Outro princípio da pedagogia não linear que pode ser aplicado é o princípio da representatividade. Esse princípio advoga que o professor deve promover contextos práticos representativos que simulem o contexto de performance. Tarefas representativas possibilitam que os alunos percebam as fontes de informação que regulam suas ações em contextos de jogo, mantendo a acoplação informação-movimento, outro princípio pedagógico da pedagogia não linear. Isso significa que as informações do ambiente regulam as ações dos aluno, que por sua vez geram novas informações no ambiente, e assim por diante, caracterizando um ciclo constante de percepção-ação. Um exemplo prático relacionado a esses princípios é possibilitar em uma tarefa de levantamento que o levantador veja o passe sendo feito por um companheiro e perceba as informações relacionadas ao movimento executado pelo companheiro e à trajetória da bola para ajustar seus movimentos e realizar o levantamento, ao invés do professor apenas lançar a bola para ele executar a tarefa. 

A variabilidade funcional, outro princípio pedagógico, pressupõe que os alunos explorem diferentes movimentos para solucionar um mesmo problema do jogo. A variabilidade geralmente é considerada um "ruído" no processo de aprendizagem que precisa ser eliminado por meio da prática e da repetição. Nesse sentido, busca-se um padrão ideal de movimento que deve ser executado fielmente para atingir a meta da tarefa. Contudo, um movimento nunca é igual a outro durante o jogo. Os jogadores estão constantemente adaptando seus movimentos às situações imprevisíveis do jogo. Por isso, a variabilidade é uma característica intrínseca de comportamentos adaptativos. A quantidade e o tipo de "ruído" presentes em um ambiente de aprendizagem devem ser cuidadosamente estruturados pelo professor. Em contextos de aprendizagem nos quais o "ruído" adicionado por um professor é branco (analogia do espectro das cores: a cor branca é composta por várias cores que contribuem igualmente para o espectro), os alunos são livres para explorar a multi-estabilidade do sistema e descobrir diferentes soluções motoras por conta própria. Exemplificando, uma tarefa de ataque versus bloqueio onde os alunos são livres para explorar diferentes tipos de ataque e marcações de bloqueioPor outro lado, se o "ruído" adicionado for colorido, é implantado um processo de descoberta guiada, no qual os alunos são guiados pelo professor a buscarem soluções motoras em regiões específicas da meta-estabilidade (uma região de transição entre estados estáveis e instáveis de um sistema)Exemplificando, a mesma tarefa de ataque versus bloqueio citada anteriormente, porém agora o professor combina previamente a marcação do bloqueio com os alunos para que os atacantes explorem opções específicas de ataque.
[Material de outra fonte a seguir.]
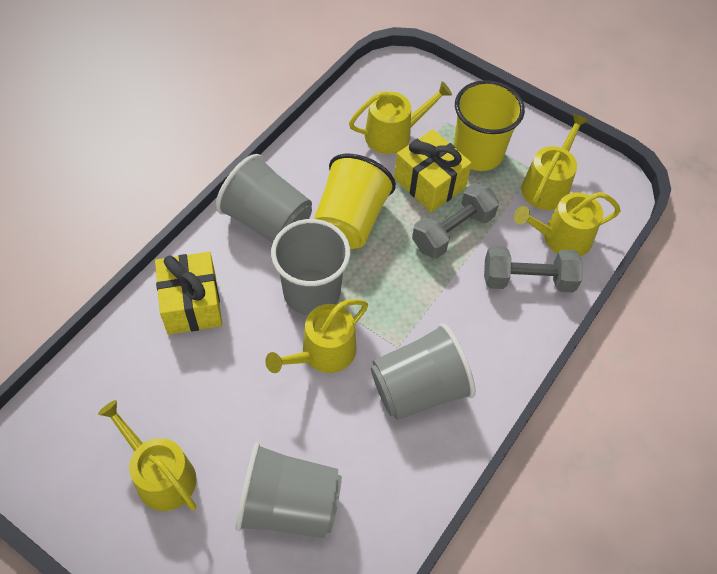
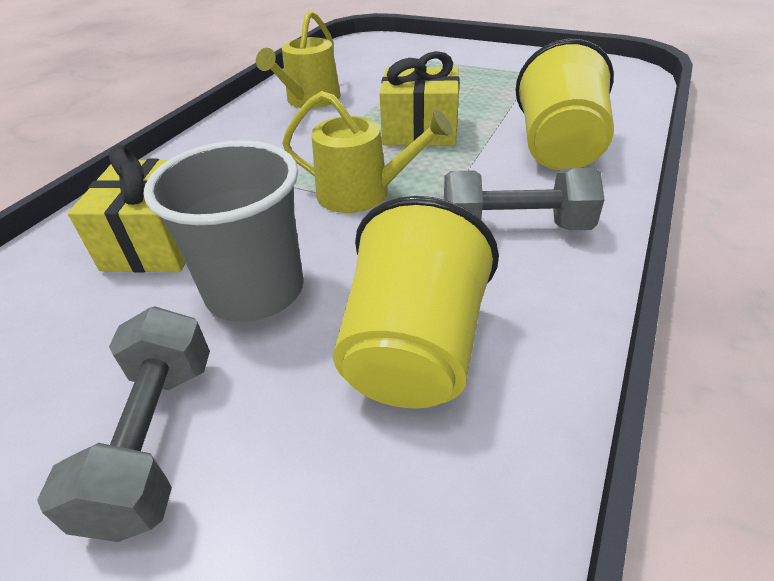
grey cup: [216,154,312,243] [235,442,342,538] [271,219,351,315] [371,323,476,420] = 4 -> [144,140,304,322] = 1
yellow watering can: [98,400,197,511] [265,299,368,373] [349,81,452,154] [514,192,620,256] [521,113,589,210] = 5 -> [256,10,341,108] [282,91,453,213] = 2

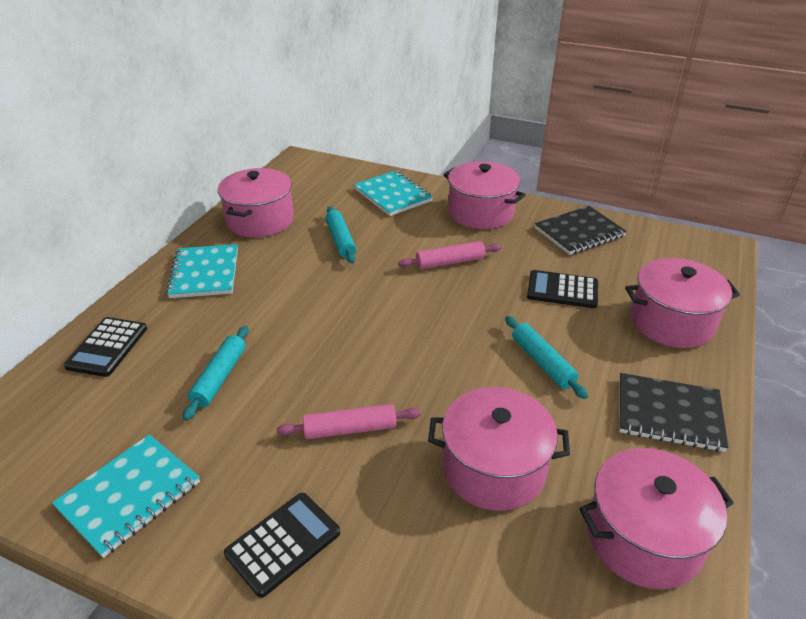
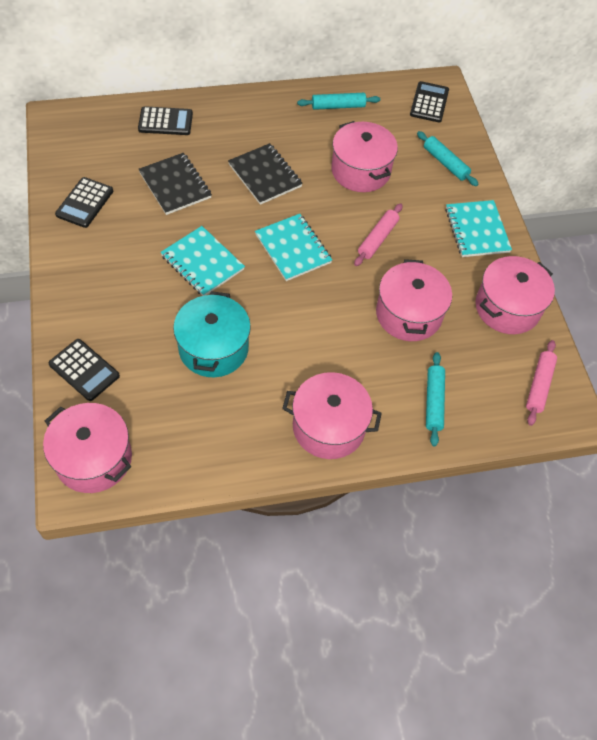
black calculator: [64,317,147,377] [224,493,340,598] [527,270,598,308] = 3 -> [49,339,120,401] [55,177,113,228] [138,106,193,135] [410,81,449,122] = 4
turquoise pot: none = 0 -> [173,291,251,377] = 1

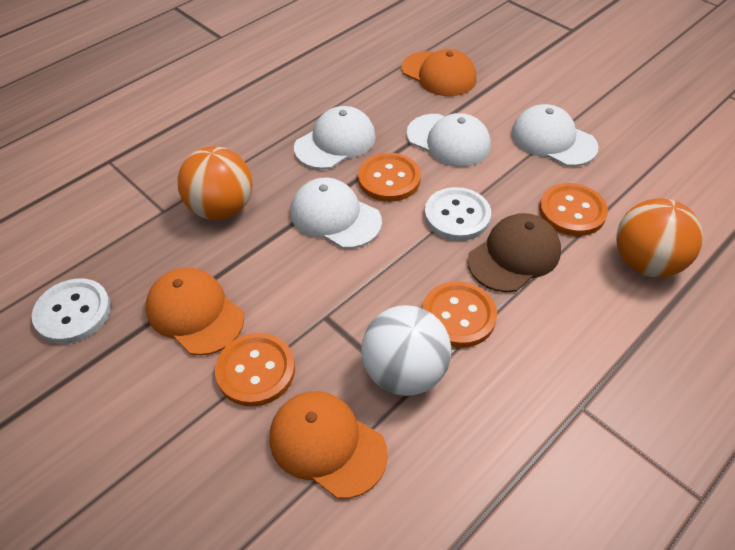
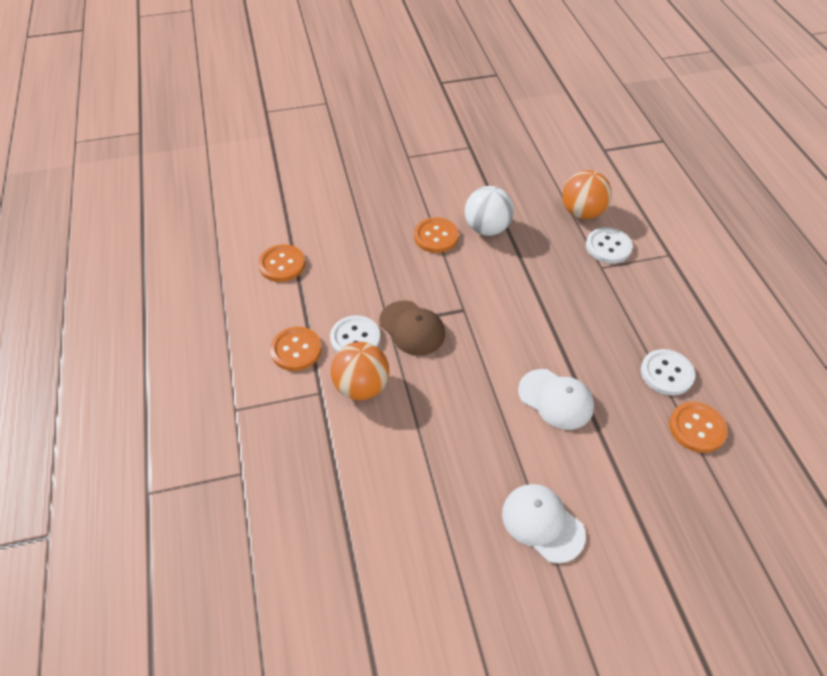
orange cap: [146,268,244,356] [270,391,388,499] [402,49,476,96] = 3 -> none = 0
white button: [32,278,111,344] [424,187,491,241] = 2 -> [330,315,380,353] [586,227,633,264] [641,349,695,396] = 3
white cap: [291,178,382,249] [294,106,376,169] [406,113,491,167] [511,104,598,166] = 4 -> [502,484,586,563] [518,369,594,430] = 2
E por fim, o princípio pedagógico do foco atencional pressupõe que os alunos devem ser estimulados a direcionar o foco de atenção para o resultado do movimento no ambiente (foco externo), possibilitando o desenvolvimento de soluções motoras apropriadas aos seus constrangimentos individuais.

Todos esses princípios pedagógicos fornecem novas hipóteses experimentais sobre os processos de instrução, prática e feedback. Em relação à instrução, o professor pode instruir sobre "o que fazer" na tarefa e deixar que os alunos explorem diferentes graus de liberdade de movimento para atingir a meta. Se ele optar por instruir sobre o "como fazer", ele pode demonstrar várias possibilidades de movimento, ao invés de demonstrar uma única solução. Em relação à prática, o professor deve desenhar tarefas representativas, que mantenham a acoplação informação-movimento para que os alunos desenvolvam mecanismos perceptivos, decisionais e de execução motora, além de incorporar a variabilidade funcional para que os alunos descubram diferentes soluções motoras para atingir a meta da tarefa. Em relação ao feedback, o professor pode fornecer conhecimento de resultado para que os alunos estabeleçam uma relação entre o movimento executado e o resultado desse movimento, além de direcionar o foco atencional dos alunos para as informações mais relevantes do ambiente. 

REFERÊNCIAS

CHOW, J. Y.; DAVIDS, K.; BUTTON, C.; SHUTTLEWORTH, R.; RENSHAW, I.; ARAÚJO, D. Nonlinear pedagogy: A constraints-led framework to understand emergence of game play and skills. Nonlinear Dynamics, Psychology and Life Sciences, Pewaukee, v. 10, n.1, 71-104, 2006.